(Directions for this task): Pull out each line of the records that contains the word "którym".

(Data):
********************

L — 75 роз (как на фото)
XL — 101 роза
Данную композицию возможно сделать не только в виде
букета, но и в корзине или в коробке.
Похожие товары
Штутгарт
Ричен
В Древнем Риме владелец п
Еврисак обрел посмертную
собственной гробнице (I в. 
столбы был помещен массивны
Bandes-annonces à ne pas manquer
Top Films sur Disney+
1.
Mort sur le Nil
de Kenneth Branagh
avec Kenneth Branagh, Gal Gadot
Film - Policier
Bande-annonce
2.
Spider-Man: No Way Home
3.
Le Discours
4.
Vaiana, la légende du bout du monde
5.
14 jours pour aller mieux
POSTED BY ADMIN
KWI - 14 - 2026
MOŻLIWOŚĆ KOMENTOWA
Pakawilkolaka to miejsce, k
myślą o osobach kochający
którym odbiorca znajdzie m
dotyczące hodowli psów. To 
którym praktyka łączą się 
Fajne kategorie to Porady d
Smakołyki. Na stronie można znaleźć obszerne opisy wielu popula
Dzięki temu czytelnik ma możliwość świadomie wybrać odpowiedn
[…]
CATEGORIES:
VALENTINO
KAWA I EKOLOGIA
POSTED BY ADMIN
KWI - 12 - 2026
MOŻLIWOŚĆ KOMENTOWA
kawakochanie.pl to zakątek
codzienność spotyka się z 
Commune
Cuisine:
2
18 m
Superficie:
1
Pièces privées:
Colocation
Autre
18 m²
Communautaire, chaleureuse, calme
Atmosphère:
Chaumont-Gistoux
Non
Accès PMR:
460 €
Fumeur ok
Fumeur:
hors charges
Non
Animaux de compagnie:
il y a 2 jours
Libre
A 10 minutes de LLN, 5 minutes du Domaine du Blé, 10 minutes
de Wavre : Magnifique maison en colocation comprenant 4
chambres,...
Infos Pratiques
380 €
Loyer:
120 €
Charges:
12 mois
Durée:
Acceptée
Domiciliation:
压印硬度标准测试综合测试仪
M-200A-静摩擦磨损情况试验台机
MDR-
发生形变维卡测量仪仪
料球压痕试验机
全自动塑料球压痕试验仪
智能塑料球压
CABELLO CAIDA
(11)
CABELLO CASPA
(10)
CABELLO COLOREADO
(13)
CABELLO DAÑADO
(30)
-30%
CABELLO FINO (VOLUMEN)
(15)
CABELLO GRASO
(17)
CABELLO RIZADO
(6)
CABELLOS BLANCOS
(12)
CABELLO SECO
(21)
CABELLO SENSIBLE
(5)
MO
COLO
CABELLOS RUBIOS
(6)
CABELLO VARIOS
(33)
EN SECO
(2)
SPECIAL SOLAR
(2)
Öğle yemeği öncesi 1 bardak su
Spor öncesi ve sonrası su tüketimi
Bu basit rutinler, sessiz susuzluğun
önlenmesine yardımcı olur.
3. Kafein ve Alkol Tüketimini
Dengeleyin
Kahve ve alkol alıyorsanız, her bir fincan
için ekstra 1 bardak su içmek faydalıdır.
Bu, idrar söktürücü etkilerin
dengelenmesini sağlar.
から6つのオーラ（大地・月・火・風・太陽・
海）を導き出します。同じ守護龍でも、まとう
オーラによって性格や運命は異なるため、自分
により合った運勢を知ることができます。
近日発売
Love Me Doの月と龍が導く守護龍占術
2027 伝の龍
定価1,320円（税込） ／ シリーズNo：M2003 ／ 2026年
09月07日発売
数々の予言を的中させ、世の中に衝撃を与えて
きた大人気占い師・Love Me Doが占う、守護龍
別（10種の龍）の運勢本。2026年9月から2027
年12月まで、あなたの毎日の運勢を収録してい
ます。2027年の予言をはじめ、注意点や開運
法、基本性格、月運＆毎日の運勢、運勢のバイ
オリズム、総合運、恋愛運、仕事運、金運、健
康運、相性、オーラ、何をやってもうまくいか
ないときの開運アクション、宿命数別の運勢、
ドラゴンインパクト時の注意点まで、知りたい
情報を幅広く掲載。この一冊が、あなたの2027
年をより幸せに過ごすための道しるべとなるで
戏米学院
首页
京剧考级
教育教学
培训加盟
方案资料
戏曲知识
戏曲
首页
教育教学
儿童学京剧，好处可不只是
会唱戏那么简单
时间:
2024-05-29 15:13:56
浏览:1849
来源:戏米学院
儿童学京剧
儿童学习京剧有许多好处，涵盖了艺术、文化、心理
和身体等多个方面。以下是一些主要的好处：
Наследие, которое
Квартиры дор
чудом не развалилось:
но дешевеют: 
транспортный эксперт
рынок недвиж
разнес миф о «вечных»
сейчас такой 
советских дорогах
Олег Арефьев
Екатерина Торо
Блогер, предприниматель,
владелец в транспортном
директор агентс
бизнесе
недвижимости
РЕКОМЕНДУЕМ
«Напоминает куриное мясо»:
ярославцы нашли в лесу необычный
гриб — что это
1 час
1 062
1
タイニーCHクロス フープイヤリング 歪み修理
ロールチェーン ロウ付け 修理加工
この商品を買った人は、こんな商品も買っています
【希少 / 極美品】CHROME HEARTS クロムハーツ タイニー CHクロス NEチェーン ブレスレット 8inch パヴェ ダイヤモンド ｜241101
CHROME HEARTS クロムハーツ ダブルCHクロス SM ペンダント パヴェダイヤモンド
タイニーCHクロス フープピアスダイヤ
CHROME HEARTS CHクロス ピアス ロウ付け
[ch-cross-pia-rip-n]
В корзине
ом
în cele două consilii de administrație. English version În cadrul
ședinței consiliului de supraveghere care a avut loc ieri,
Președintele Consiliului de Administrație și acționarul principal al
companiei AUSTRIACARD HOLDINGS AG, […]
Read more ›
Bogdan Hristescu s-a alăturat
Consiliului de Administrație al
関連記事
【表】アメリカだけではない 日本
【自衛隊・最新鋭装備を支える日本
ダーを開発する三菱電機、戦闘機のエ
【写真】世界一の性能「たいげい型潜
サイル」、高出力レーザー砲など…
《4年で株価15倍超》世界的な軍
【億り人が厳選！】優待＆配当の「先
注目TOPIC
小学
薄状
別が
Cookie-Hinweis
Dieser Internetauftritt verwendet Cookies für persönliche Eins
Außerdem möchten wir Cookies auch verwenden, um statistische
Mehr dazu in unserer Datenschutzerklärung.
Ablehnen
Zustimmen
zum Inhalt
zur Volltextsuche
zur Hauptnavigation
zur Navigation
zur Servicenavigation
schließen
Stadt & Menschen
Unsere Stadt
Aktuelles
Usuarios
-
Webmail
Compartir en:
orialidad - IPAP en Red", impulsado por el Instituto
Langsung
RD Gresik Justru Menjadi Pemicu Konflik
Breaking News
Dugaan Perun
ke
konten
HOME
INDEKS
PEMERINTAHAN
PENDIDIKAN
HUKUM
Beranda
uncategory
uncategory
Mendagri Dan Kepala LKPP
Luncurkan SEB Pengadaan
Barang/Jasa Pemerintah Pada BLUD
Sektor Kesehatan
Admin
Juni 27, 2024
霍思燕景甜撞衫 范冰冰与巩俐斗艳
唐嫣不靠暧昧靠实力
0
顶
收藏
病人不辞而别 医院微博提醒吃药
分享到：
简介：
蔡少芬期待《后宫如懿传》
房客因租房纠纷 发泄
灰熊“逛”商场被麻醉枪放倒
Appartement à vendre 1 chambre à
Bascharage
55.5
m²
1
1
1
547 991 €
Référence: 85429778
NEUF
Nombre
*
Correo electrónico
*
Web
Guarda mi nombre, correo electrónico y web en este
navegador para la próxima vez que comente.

********************

(Output of the exercise):
którym odbiorca znajdzie m
którym praktyka łączą się 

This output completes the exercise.